┌─ Task data
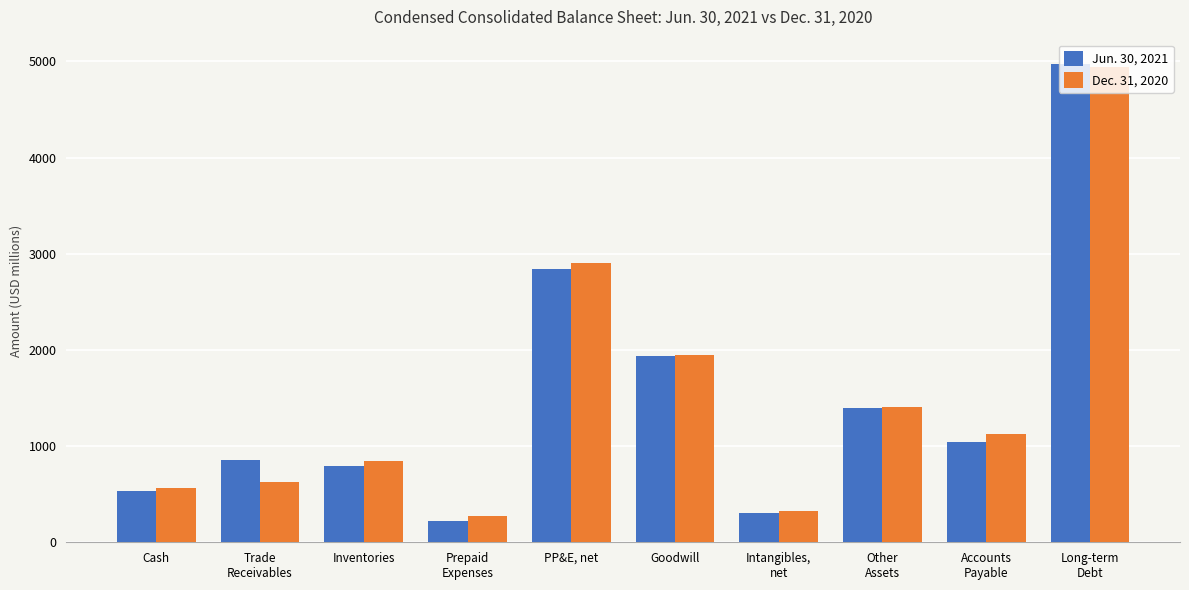

What are all the series names shown in the legend?

Jun. 30, 2021, Dec. 31, 2020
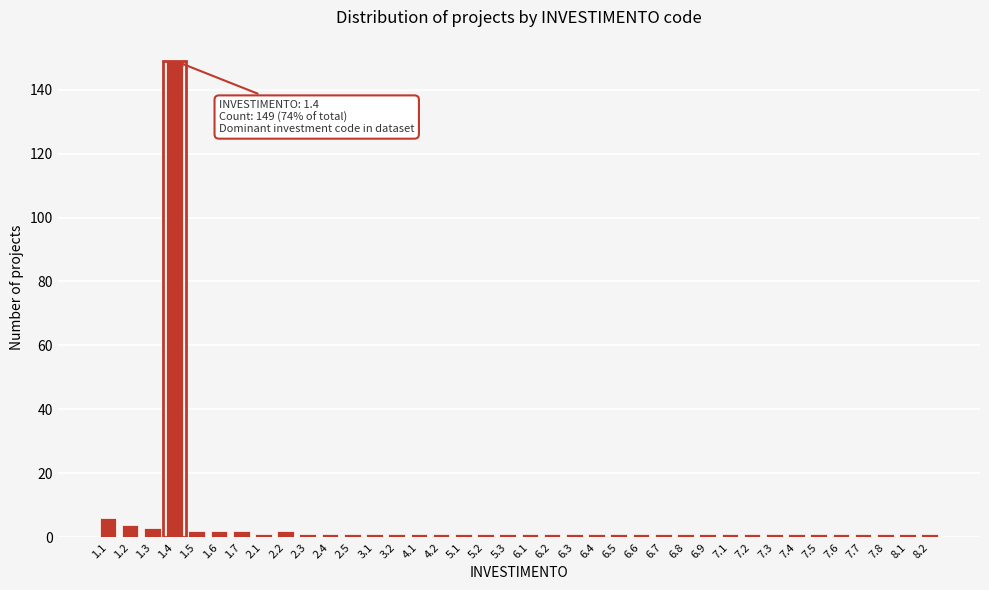

What is the difference between the maximum and minimum values?

148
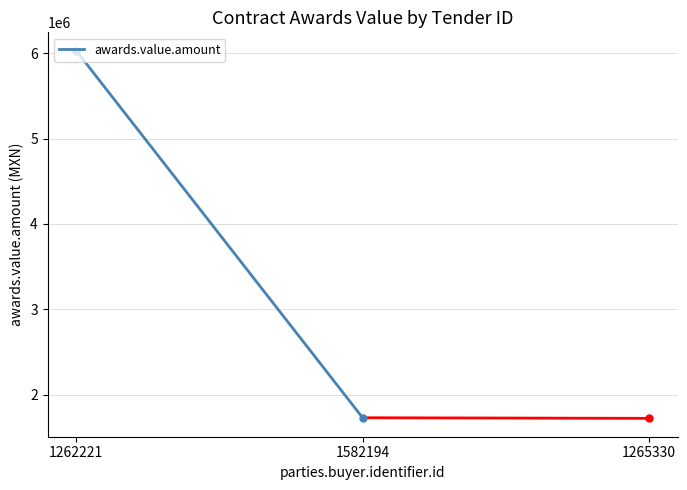

Which has a higher value, 1262221 or 1582194?

1262221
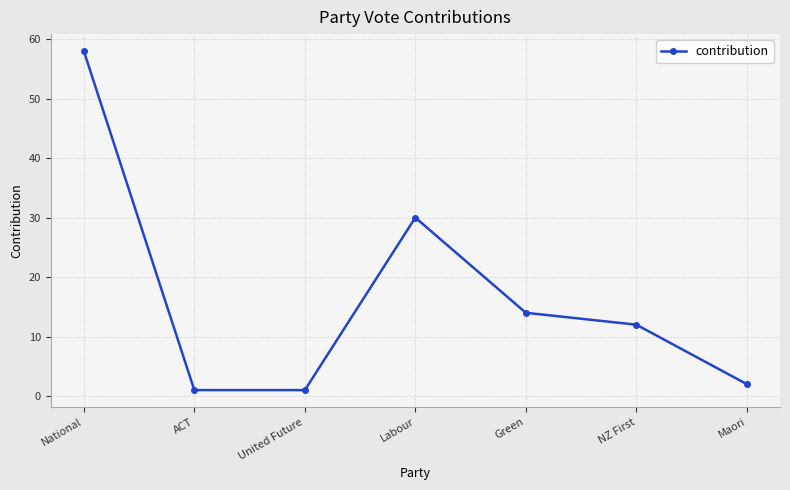

Reading left to right, list all the values displayed in this chart.

National=58	ACT=1	United Future=1	Labour=30	Green=14	NZ First=12	Maori=2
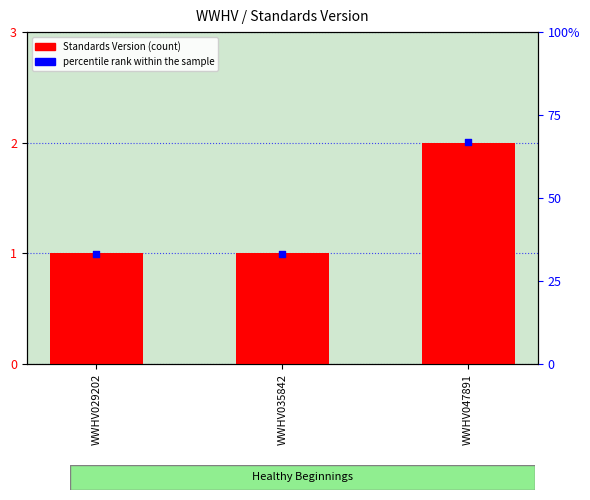

Is the value of Standards Version at WWHV035842 greater than the value of percentile rank within the sample at WWHV029202?

No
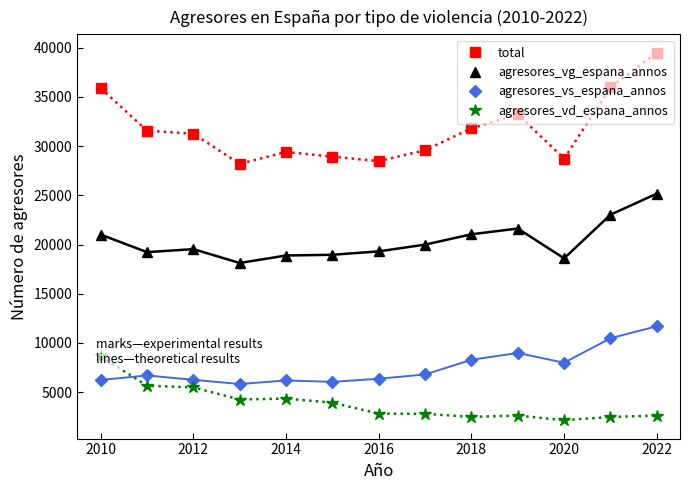

List the series in order of their peak value, lowest first.

agresores_vd_espana_annos, agresores_vs_espana_annos, agresores_vg_espana_annos, total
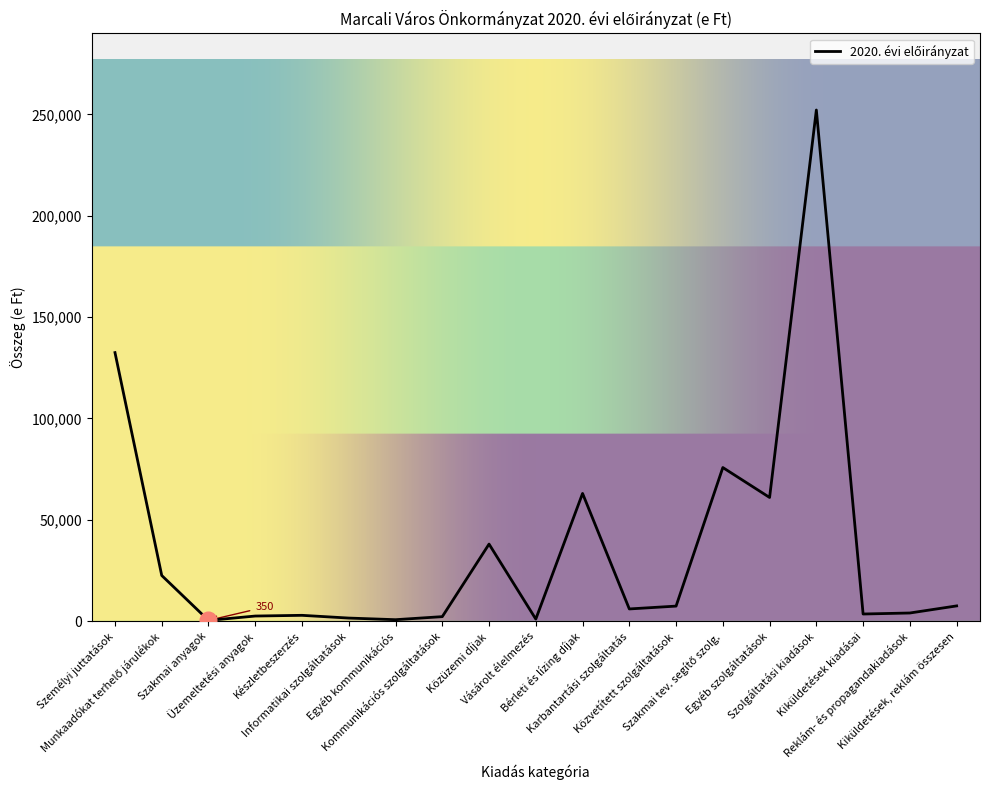

What is the maximum value shown in the chart?

252170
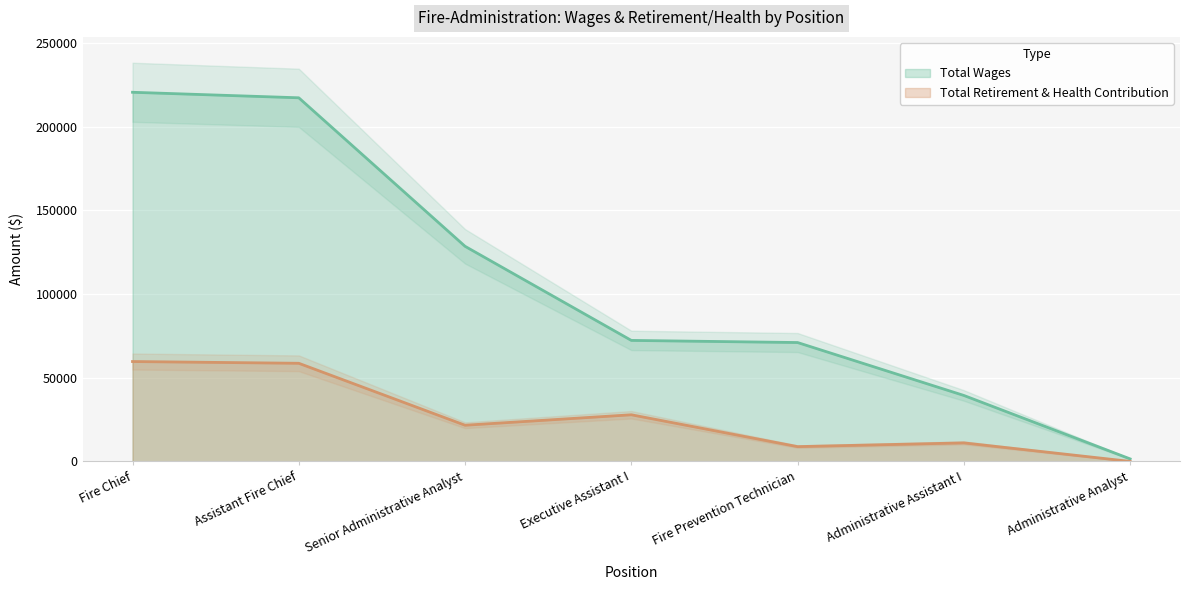

Where does the Total Retirement & Health Contribution series first go above 21654?

Fire Chief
└─
Your goal: Print each of the lines above word for word, omitting the pictures.

Answer for this exercise:
What are all the series names shown in the legend?

Jun. 30, 2021, Dec. 31, 2020

What is the difference between the maximum and minimum values?

148

Which has a higher value, 1262221 or 1582194?

1262221

Reading left to right, list all the values displayed in this chart.

National=58	ACT=1	United Future=1	Labour=30	Green=14	NZ First=12	Maori=2

Is the value of Standards Version at WWHV035842 greater than the value of percentile rank within the sample at WWHV029202?

No

List the series in order of their peak value, lowest first.

agresores_vd_espana_annos, agresores_vs_espana_annos, agresores_vg_espana_annos, total

What is the maximum value shown in the chart?

252170

Where does the Total Retirement & Health Contribution series first go above 21654?

Fire Chief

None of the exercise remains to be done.